RECORDED INFORMATION:
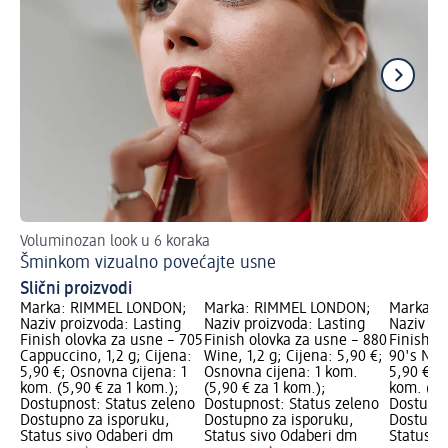
Voluminozan look u 6 koraka
Is
Šminkom vizualno povećajte usne
Ve
Slični proizvodi
Marka: RIMMEL LONDON;
Marka: RIMMEL LONDON;
Marka: 
Naziv proizvoda: Lasting
Naziv proizvoda: Lasting
Naziv pr
Finish olovka za usne – 705
Finish olovka za usne – 880
Finish o
Cappuccino, 1,2 g; Cijena:
Wine, 1,2 g; Cijena: 5,90 €;
90's Nude
5,90 €; Osnovna cijena: 1
Osnovna cijena: 1 kom.
5,90 €; 
kom. (5,90 € za 1 kom.);
(5,90 € za 1 kom.);
kom. (5,
Dostupnost: Status zeleno
Dostupnost: Status zeleno
Dostupno
Dostupno za isporuku,
Dostupno za isporuku,
Dostupno
Status sivo Odaberi dm
Status sivo Odaberi dm
Status s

ACTIVITY: Once the pictures are set aside, repeat the data above exactly as written.

SOLUTION FOR THIS EXERCISE:
Voluminozan look u 6 koraka
Is
Šminkom vizualno povećajte usne
Ve
Slični proizvodi
Marka: RIMMEL LONDON;
Marka: RIMMEL LONDON;
Marka: 
Naziv proizvoda: Lasting
Naziv proizvoda: Lasting
Naziv pr
Finish olovka za usne – 705
Finish olovka za usne – 880
Finish o
Cappuccino, 1,2 g; Cijena:
Wine, 1,2 g; Cijena: 5,90 €;
90's Nude
5,90 €; Osnovna cijena: 1
Osnovna cijena: 1 kom.
5,90 €; 
kom. (5,90 € za 1 kom.);
(5,90 € za 1 kom.);
kom. (5,
Dostupnost: Status zeleno
Dostupnost: Status zeleno
Dostupno
Dostupno za isporuku,
Dostupno za isporuku,
Dostupno
Status sivo Odaberi dm
Status sivo Odaberi dm
Status s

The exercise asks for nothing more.